“I saw her… when we were being attacked.” I swallowed hard at the memory but tried to stay on track.
He looked at me then, but I had my own answer. My voice was weak. “She’s a member of council… she received the calling just before I left the village…”
He let me digest my own words.
I was sure the fog in my brain, the breaks in my memory, were keeping me from being able to work through this. Junnie had been my only friend in the village, all those years. But she wasn’t my friend, was she? She had been my mother’s aunt, she was my family. She had come to see my mother, to warn her. I tried to think back through my memories, the days in her study, the lessons. She’d been kind to me, yes; there was no question of that. But she’d never let on that she was any more than, well, than my mentor. But that wasn’t right either. She’d helped me with my studies, but she never taught me about magic. Though I had been sure I couldn’t really do magic then. But I’d had fire, Chevelle had shown me in one morning how to control the tiny flame I’d been using since I’d arrived at the village.
“Frey?” Ruby’s voice pulled me from the spiraling thoughts. I tried to clear my head as I looked up at her, away from the flicker of the camp’s fire. I could feel the tension in my face.
Pity was evident in her eyes and it was easy to believe this group was as important to her as it had become to me. It was all either of us had. She, alone but for a half-brother and a missing father. And my only family a… well, two aunts. Though at the moment I couldn’t be sure whether I could count either. Thoughts of Fannie replaced my stress over Junnie.
And then something gnawed at the edge of my memories. A forgotten dream? Aunt Fannie, glorious in anger…
“Frey?” Ruby was harsher this time. She kept my attention. “It will be dark soon. We should continue your training.” I had the feeling she was trying to distract me. Someone always interfered when they saw the strained look on my face, fighting with the bonds and the memories…
She choked out a laugh as she scrutinized my bruised face. “I’m guessing you don’t want to try weapons today.” Grrr…
Training was brutal, as always, but I had a harder time than usual because I’d not been able to stop my mind from returning to Junnie and Fannie. I wished there was a way to retrieve my memories now. I cringed as I realized the most likely way was the one we were taking, hunting down those who’d bound me to destroy them. And then the worry set in. There was no guarantee it would work, no guarantee that no one would be hurt, not even certainty that I wouldn’t be hurt. I wouldn’t think of the flames now…
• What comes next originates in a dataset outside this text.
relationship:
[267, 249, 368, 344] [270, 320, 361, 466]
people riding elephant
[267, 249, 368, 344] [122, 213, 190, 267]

But I did have that memory, the memory of the flames. I thought of the diary then. I’d not wanted to read it after the revelation of my human father, after the description of my mother’s own father and his wicked plans, after the madness that led her to destroy the North. I looked around the fire as I sat alone with Ruby, the others speaking in hushed tones across from us. It didn’t make sense, the reports I’d seen of the northern clans had claimed extinction.
“Ruby?”
She smiled automatically as she answered, knowing I would likely say something stupid or entertaining. “Hmm?”
“What happened,” it was hard to talk about, “when my mother…”
Her brow tightened as I trailed off. “We don’t have to talk about this now, Frey.”
“I want to know.” I didn’t sound convincing and I knew it.
“You think you do.”
“Would you be happier, if you never knew…” I couldn’t finish that sentence either. How could I point out that she’d poisoned her own mother, and who knew how many others, by accident?
“Wouldn’t I?” she replied coolly.
I sighed. She was probably right. But not knowing was torturous. “But she couldn’t have… I mean, you are from the North. And Steed, and Chevelle…” As I waved my hand toward them for emphasis, I noticed Chevelle was watching me. Staring at me. Yes, my mother had killed his clan. My throat was thick but I managed to choke out my question in a whisper. “She didn’t kill them all, then?”
Ruby’s face flashed with sympathy and irritation and a half dozen other emotions before she answered. “No, Frey. She didn’t. But most remained scattered until things settled a bit.”
I let out a deep breath, slightly relieved, and she eyed me suspiciously.
“Frey…”
Uh oh.
“What made you think she’d killed them all?”
“Um, I read it.”
Her eyes narrowed. “That wasn’t in the diary.”
I hesitated for half a second and then decided on the truth, mostly because I couldn’t come up with a good enough lie. “It was in some papers from the village.”